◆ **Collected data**
^^^^^^^^
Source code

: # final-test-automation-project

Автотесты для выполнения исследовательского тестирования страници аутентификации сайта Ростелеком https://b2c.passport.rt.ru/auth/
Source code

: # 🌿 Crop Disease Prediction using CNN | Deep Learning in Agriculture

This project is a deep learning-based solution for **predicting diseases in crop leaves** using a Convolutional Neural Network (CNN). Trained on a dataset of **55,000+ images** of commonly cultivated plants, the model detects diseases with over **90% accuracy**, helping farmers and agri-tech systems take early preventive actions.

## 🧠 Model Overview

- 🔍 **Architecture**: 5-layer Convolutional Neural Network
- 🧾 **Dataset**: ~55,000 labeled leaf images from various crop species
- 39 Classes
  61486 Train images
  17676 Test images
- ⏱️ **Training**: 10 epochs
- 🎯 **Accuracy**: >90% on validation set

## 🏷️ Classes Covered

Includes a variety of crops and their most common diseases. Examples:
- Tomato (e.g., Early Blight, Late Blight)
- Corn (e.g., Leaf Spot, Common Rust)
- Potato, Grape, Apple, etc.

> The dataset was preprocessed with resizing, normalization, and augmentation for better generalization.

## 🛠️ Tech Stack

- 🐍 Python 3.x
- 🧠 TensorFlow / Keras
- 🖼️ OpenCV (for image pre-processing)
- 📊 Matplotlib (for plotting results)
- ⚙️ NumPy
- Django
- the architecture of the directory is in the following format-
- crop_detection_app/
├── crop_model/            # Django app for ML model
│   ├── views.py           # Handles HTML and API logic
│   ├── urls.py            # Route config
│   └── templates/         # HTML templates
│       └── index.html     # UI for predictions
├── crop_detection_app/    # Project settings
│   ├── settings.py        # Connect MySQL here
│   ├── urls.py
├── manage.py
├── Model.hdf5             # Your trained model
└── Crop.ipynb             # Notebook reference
^^^^^^^^
Word for word, transcribe each record.

◆ **RESPONSE**
Source code

: # final-test-automation-project

Автотесты для выполнения исследовательского тестирования страници аутентификации сайта Ростелеком https://b2c.passport.rt.ru/auth/
Source code

: # 🌿 Crop Disease Prediction using CNN | Deep Learning in Agriculture

This project is a deep learning-based solution for **predicting diseases in crop leaves** using a Convolutional Neural Network (CNN). Trained on a dataset of **55,000+ images** of commonly cultivated plants, the model detects diseases with over **90% accuracy**, helping farmers and agri-tech systems take early preventive actions.

## 🧠 Model Overview

- 🔍 **Architecture**: 5-layer Convolutional Neural Network
- 🧾 **Dataset**: ~55,000 labeled leaf images from various crop species
- 39 Classes
  61486 Train images
  17676 Test images
- ⏱️ **Training**: 10 epochs
- 🎯 **Accuracy**: >90% on validation set

## 🏷️ Classes Covered

Includes a variety of crops and their most common diseases. Examples:
- Tomato (e.g., Early Blight, Late Blight)
- Corn (e.g., Leaf Spot, Common Rust)
- Potato, Grape, Apple, etc.

> The dataset was preprocessed with resizing, normalization, and augmentation for better generalization.

## 🛠️ Tech Stack

- 🐍 Python 3.x
- 🧠 TensorFlow / Keras
- 🖼️ OpenCV (for image pre-processing)
- 📊 Matplotlib (for plotting results)
- ⚙️ NumPy
- Django
- the architecture of the directory is in the following format-
- crop_detection_app/
├── crop_model/            # Django app for ML model
│   ├── views.py           # Handles HTML and API logic
│   ├── urls.py            # Route config
│   └── templates/         # HTML templates
│       └── index.html     # UI for predictions
├── crop_detection_app/    # Project settings
│   ├── settings.py        # Connect MySQL here
│   ├── urls.py
├── manage.py
├── Model.hdf5             # Your trained model
└── Crop.ipynb             # Notebook reference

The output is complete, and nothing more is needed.